The leading representative body for general practice in Australia, the Royal Australian College of General Practitioners (RACGP), will not support the Federal Government’s $7 co-payment scheme as proposed which threatens universal access to healthcare.
The RACGP today released an official position statement on co-payments in general practice in response to wide-spread opposition from the general practice profession and Australian public regarding the Government’s proposal.
RACGP President, Dr Liz Marles said the statement aims to clarify and further reiterate the RACGP’s position on the controversial move and sends a strong message that the RACGP does not support the co-payment proposal.
“The RACGP has been steadfast on its position regarding the introduction of a co-payment model since it was first rumoured at the end of last year,” said Dr Marles.
“Our position has not changed, and this statement provides a detailed breakdown of our stance with strong evidence to support the rationale behind it.
“The RACGP cannot support a $5 reduction in patient rebates - which contribute to a $3.47 billion disinvestment - for GP attendance items, pathology and diagnostic imaging services.
“The $7 co-payment model, as currently proposed, will have severe impacts on the most vulnerable populations in Australia and will result in increased healthcare expenditure in the long term.”
The announcement comes after an 18 month freeze on GP rebates which have prevented general practice from keeping pace with escalating healthcare costs and failed to adequately support the profession.

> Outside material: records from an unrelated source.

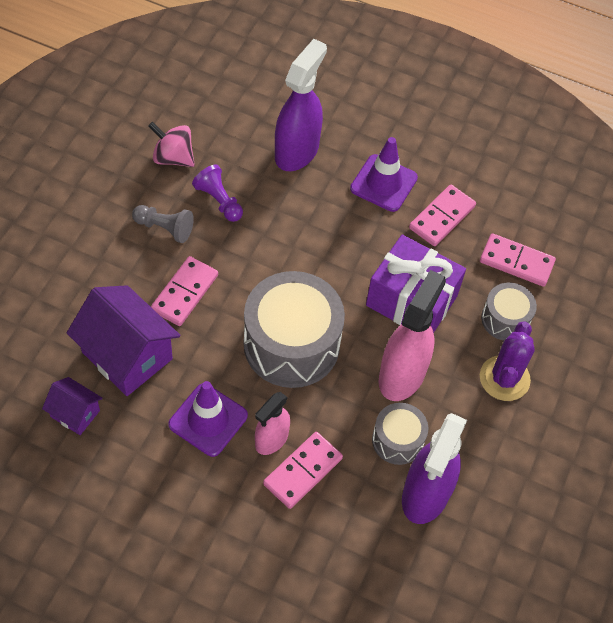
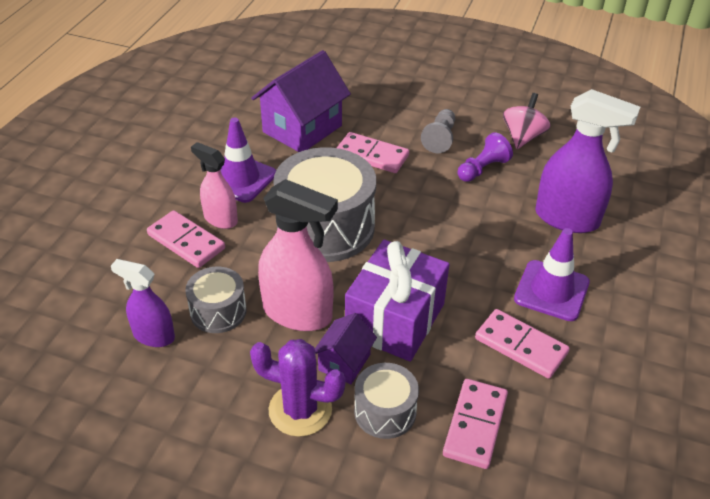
camera: 90 degrees right, 15 degrees down
purple house [42,377,103,435] -> purple house moved to [315,313,377,384]
purple spray bottle [402,413,467,524] -> purple spray bottle [111,259,175,347], size x0.60

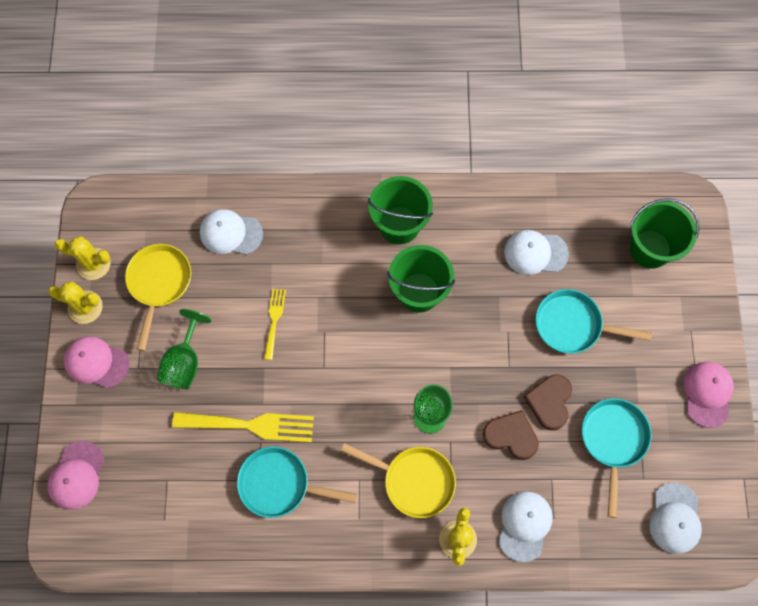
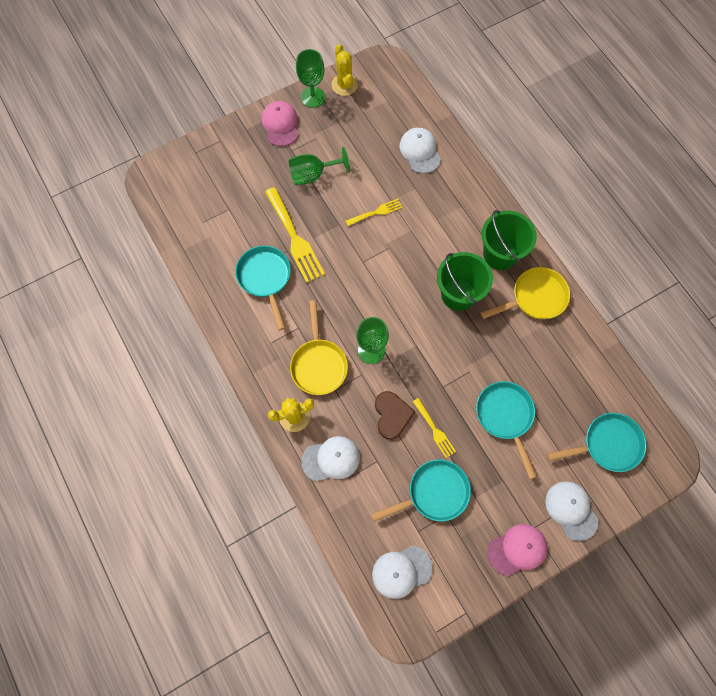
camera: 60 degrees right, 0 degrees up
pink cap [47,441,105,510] -> none
yellow cactus [48,282,103,324] -> green goblet [296,49,325,108]
yellow pan [125,244,191,351] -> yellow pan moved to [480,267,570,319]
white cap [504,230,569,275] -> white cap moved to [545,481,599,541]
brown heart [524,374,572,430] -> yellow fork [413,398,456,458]
green bucket [630,198,699,269] -> turquoise pan [547,413,647,472]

“We understand that many Australians are in a position to make a contribution to the cost of their healthcare and the RACGP supports GPs’ right to determine a fair and equitable fee for their services.
“The RACGP is not against private billing. The RACGP is against the abolition of universal healthcare and the impact it will have on the most vulnerable and the general practice profession.”
The position statement also clarifies that whilst the Government has described this move as a means of reducing unnecessary general practice consultations, there is little international evidence to support this.
“The model, as currently proposed, will seriously compromise the financial viability of general practice business models with outcomes that will impact on the quality of care.
“Existing workforce maldistribution is likely to be exacerbated by the co-payment as doctors are disincentivised from working in low socioeconomic areas,” said Dr Marles.
Driving continuity of care, not co-payments, must be the Government’s highest priority when seeking to reduce healthcare costs.
The RACGP will continue to explore an alternative funding model for general practice and calls on the Government to continue its conversation with the profession.